AGS 2022 ended on Monday, Aug. 1, concluding four weeks of learning and development for approximately 370 rising high school seniors from every region of Arkansas.
“It’s been the most fast-paced, incredible month of classes,” said Fu, who is from Fayetteville. “I’ve learned so much about different areas and topics I’ve never been exposed to, and I’ve loved the speakers that aren’t necessarily tied to your area curriculum. It’s wonderful being exposed to all these ideas and people. There are people from all walks of life and all across the state…different socioeconomic backgrounds and people from rural and urban areas. I’ve loved having discussions with these people, hearing their perspectives and having fun with them at events and socials.”
AGS is made possible by a grant from the Arkansas Department of Education. Students’ daily class schedules at AGS are based, in part, upon their demonstrated aptitude in one of nine areas of specialization: visual arts, choral music, instrumental music, drama, English/language arts, mathematics, natural science, social science or development engineering. Those nine disciplines constitute what is defined as AGS Area I.
He participated in the mathematics curriculum. Her AGS classmate, Isaac Thomas of Hot Springs, focused on social science.
“It’s pretty amazing,” said Thomas when asked to describe AGS. “There are open discussions on topics ranging from race relations to economics to foreign policy to how our state works and compares to other states.

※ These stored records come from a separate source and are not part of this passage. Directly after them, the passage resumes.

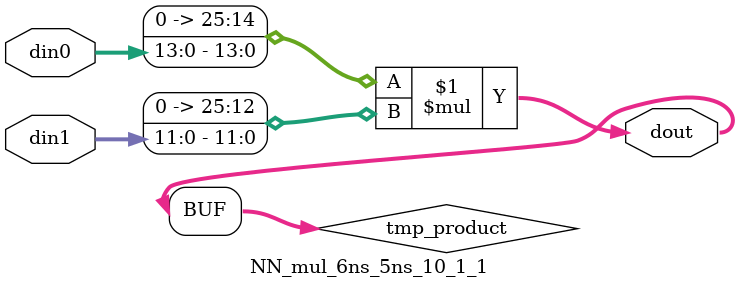
<source format=v>

`timescale 1 ns / 1 ps

 module NN_mul_6ns_5ns_10_1_1(din0, din1, dout);
parameter ID = 1;
parameter NUM_STAGE = 0;
parameter din0_WIDTH = 14;
parameter din1_WIDTH = 12;
parameter dout_WIDTH = 26;

input [din0_WIDTH - 1 : 0] din0; 
input [din1_WIDTH - 1 : 0] din1; 
output [dout_WIDTH - 1 : 0] dout;

wire signed [dout_WIDTH - 1 : 0] tmp_product;
























assign tmp_product = $signed({1'b0, din0}) * $signed({1'b0, din1});











assign dout = tmp_product;





















endmodule

</source>
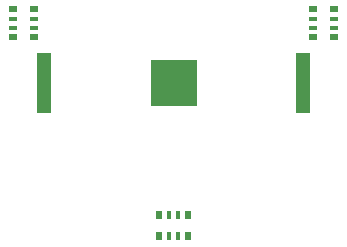
<source format=gbr>
G04 #@! TF.GenerationSoftware,KiCad,Pcbnew,(5.0.0-rc2-dev-82-ga78607874)*
G04 #@! TF.CreationDate,2018-03-09T02:59:27+08:00*
G04 #@! TF.ProjectId,SMD-Heart,534D442D48656172742E6B696361645F,rev?*
G04 #@! TF.SameCoordinates,Original*
G04 #@! TF.FileFunction,Paste,Bot*
G04 #@! TF.FilePolarity,Positive*
%FSLAX46Y46*%
G04 Gerber Fmt 4.6, Leading zero omitted, Abs format (unit mm)*
G04 Created by KiCad (PCBNEW (5.0.0-rc2-dev-82-ga78607874)) date Fri Mar  9 02:59:27 2018*
%MOMM*%
%LPD*%
G01*
G04 APERTURE LIST*
%ADD10R,0.500000X0.800000*%
%ADD11R,0.400000X0.800000*%
%ADD12R,0.800000X0.500000*%
%ADD13R,0.800000X0.400000*%
%ADD14R,1.270000X5.080000*%
%ADD15R,3.960000X3.960000*%
G04 APERTURE END LIST*
D10*
X77400000Y-53605000D03*
D11*
X75800000Y-53605000D03*
X76600000Y-53605000D03*
D10*
X75000000Y-53605000D03*
D11*
X76600000Y-51805000D03*
D10*
X77400000Y-51805000D03*
D11*
X75800000Y-51805000D03*
D10*
X75000000Y-51805000D03*
D12*
X88000000Y-36760000D03*
D13*
X88000000Y-35960000D03*
D12*
X88000000Y-34360000D03*
D13*
X88000000Y-35160000D03*
D12*
X89800000Y-36760000D03*
D13*
X89800000Y-35160000D03*
X89800000Y-35960000D03*
D12*
X89800000Y-34360000D03*
X62600000Y-36760000D03*
D13*
X62600000Y-35160000D03*
X62600000Y-35960000D03*
D12*
X62600000Y-34360000D03*
D13*
X64400000Y-35960000D03*
D12*
X64400000Y-36760000D03*
D13*
X64400000Y-35160000D03*
D12*
X64400000Y-34360000D03*
D14*
X65215000Y-40640000D03*
X87185000Y-40640000D03*
D15*
X76200000Y-40640000D03*
M02*

</source>
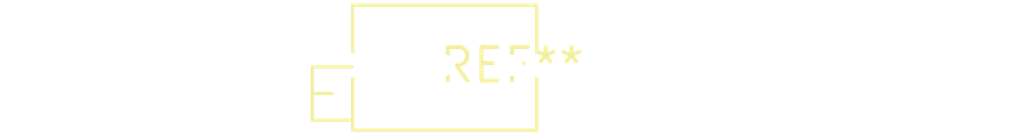
<source format=kicad_pcb>
(kicad_pcb (version 20240108) (generator pcbnew)

  (general
    (thickness 1.6)
  )

  (paper "A4")
  (layers
    (0 "F.Cu" signal)
    (31 "B.Cu" signal)
    (32 "B.Adhes" user "B.Adhesive")
    (33 "F.Adhes" user "F.Adhesive")
    (34 "B.Paste" user)
    (35 "F.Paste" user)
    (36 "B.SilkS" user "B.Silkscreen")
    (37 "F.SilkS" user "F.Silkscreen")
    (38 "B.Mask" user)
    (39 "F.Mask" user)
    (40 "Dwgs.User" user "User.Drawings")
    (41 "Cmts.User" user "User.Comments")
    (42 "Eco1.User" user "User.Eco1")
    (43 "Eco2.User" user "User.Eco2")
    (44 "Edge.Cuts" user)
    (45 "Margin" user)
    (46 "B.CrtYd" user "B.Courtyard")
    (47 "F.CrtYd" user "F.Courtyard")
    (48 "B.Fab" user)
    (49 "F.Fab" user)
    (50 "User.1" user)
    (51 "User.2" user)
    (52 "User.3" user)
    (53 "User.4" user)
    (54 "User.5" user)
    (55 "User.6" user)
    (56 "User.7" user)
    (57 "User.8" user)
    (58 "User.9" user)
  )

  (setup
    (pad_to_mask_clearance 0)
    (pcbplotparams
      (layerselection 0x00010fc_ffffffff)
      (plot_on_all_layers_selection 0x0000000_00000000)
      (disableapertmacros false)
      (usegerberextensions false)
      (usegerberattributes false)
      (usegerberadvancedattributes false)
      (creategerberjobfile false)
      (dashed_line_dash_ratio 12.000000)
      (dashed_line_gap_ratio 3.000000)
      (svgprecision 4)
      (plotframeref false)
      (viasonmask false)
      (mode 1)
      (useauxorigin false)
      (hpglpennumber 1)
      (hpglpenspeed 20)
      (hpglpendiameter 15.000000)
      (dxfpolygonmode false)
      (dxfimperialunits false)
      (dxfusepcbnewfont false)
      (psnegative false)
      (psa4output false)
      (plotreference false)
      (plotvalue false)
      (plotinvisibletext false)
      (sketchpadsonfab false)
      (subtractmaskfromsilk false)
      (outputformat 1)
      (mirror false)
      (drillshape 1)
      (scaleselection 1)
      (outputdirectory "")
    )
  )

  (net 0 "")

  (footprint "Potentiometer_Bourns_3266Z_Horizontal" (layer "F.Cu") (at 0 0))

)

</source>
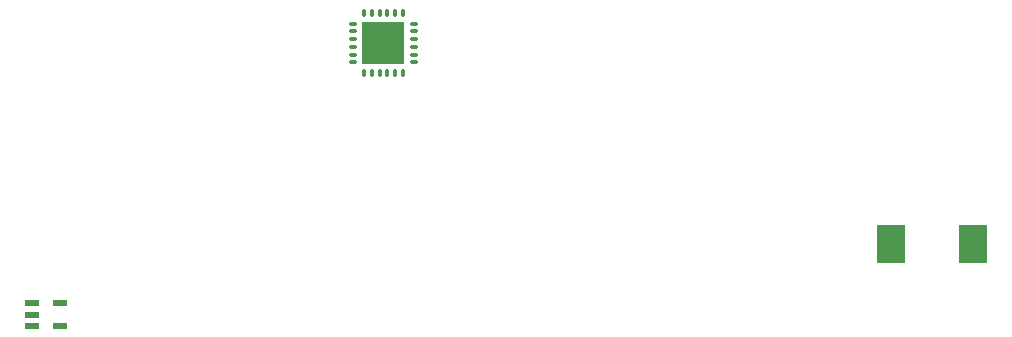
<source format=gtp>
%FSLAX44Y44*%
%MOMM*%
G71*
G01*
G75*
G04 Layer_Color=8421504*
%ADD10R,2.4000X3.3000*%
%ADD11R,1.3000X0.5500*%
%ADD12O,0.7500X0.3000*%
%ADD13O,0.3000X0.7500*%
%ADD14R,3.6000X3.6000*%
%ADD15C,0.6530*%
%ADD16C,0.3000*%
%ADD17C,0.2540*%
%ADD18C,1.3000*%
%ADD19C,1.4000*%
%ADD20R,1.5000X1.5000*%
%ADD21C,1.5000*%
%ADD22R,1.5000X1.5000*%
%ADD23C,1.2000*%
%ADD24O,2.5000X1.4000*%
G04:AMPARAMS|DCode=25|XSize=1.52mm|YSize=1.52mm|CornerRadius=0.38mm|HoleSize=0mm|Usage=FLASHONLY|Rotation=270.000|XOffset=0mm|YOffset=0mm|HoleType=Round|Shape=RoundedRectangle|*
%AMROUNDEDRECTD25*
21,1,1.5200,0.7600,0,0,270.0*
21,1,0.7600,1.5200,0,0,270.0*
1,1,0.7600,-0.3800,-0.3800*
1,1,0.7600,-0.3800,0.3800*
1,1,0.7600,0.3800,0.3800*
1,1,0.7600,0.3800,-0.3800*
%
%ADD25ROUNDEDRECTD25*%
%ADD26C,1.5200*%
%ADD27C,1.6500*%
%ADD28C,1.1000*%
%ADD29C,1.2700*%
%ADD30C,0.5000*%
%ADD31C,1.0160*%
%ADD32C,1.7160*%
%ADD33C,1.8660*%
%ADD34C,1.9160*%
%ADD35C,1.7160*%
%ADD36O,2.5160X1.7660*%
%ADD37C,2.0160*%
%ADD38C,0.2000*%
%ADD39C,0.2500*%
%ADD40C,0.2032*%
D10*
X1585770Y922020D02*
D03*
X1655270D02*
D03*
D11*
X881950Y871830D02*
D03*
Y852830D02*
D03*
X857950D02*
D03*
Y862330D02*
D03*
Y871830D02*
D03*
D12*
X1129950Y1108450D02*
D03*
Y1101950D02*
D03*
Y1095450D02*
D03*
Y1088950D02*
D03*
Y1082450D02*
D03*
Y1075950D02*
D03*
X1181450D02*
D03*
Y1082450D02*
D03*
Y1088950D02*
D03*
Y1095450D02*
D03*
Y1101950D02*
D03*
Y1108450D02*
D03*
D13*
X1139450Y1066450D02*
D03*
X1145950D02*
D03*
X1152450D02*
D03*
X1158950D02*
D03*
X1165450D02*
D03*
X1171950D02*
D03*
Y1117950D02*
D03*
X1165450D02*
D03*
X1158950D02*
D03*
X1152450D02*
D03*
X1145950D02*
D03*
X1139450D02*
D03*
D14*
X1155700Y1092200D02*
D03*
M02*

</source>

The biggest value of (AGS) is the connections you make and the people you meet here. I believe the people who attended this AGS will be future leaders and future pioneers in their fields. The best way to describe it is community. That’s really what it’s all about.”
AGS Area II is a study of the nature of knowledge, while AGS Area III is focused on the personal and social development of students.
Fu said her favorite memories of AGS will include a spontaneous dance party at Baswell Techionery on the first night and learning how to play cricket. Thomas enjoyed the Monte Carlo night.
“When I came here, I was really nervous,” said Thomas, who is interested in a career in public service. “I have my friend group back home, but I was really concerned about the push to meet new people. I am now comfortable with the idea of sharing a dorm room with someone all the way up to interacting with teachers in a class in a more personal way. Since there are no grades, (AGS) is all about your personal experience and cultivating that. The biggest thing that has changed about me is I really don’t want to leave. This program is for everyone. What matters here is your openness and willingness to connect with the world and those around you.”
Arkansas Governor’s School will return to ATU in 2023 and 2024.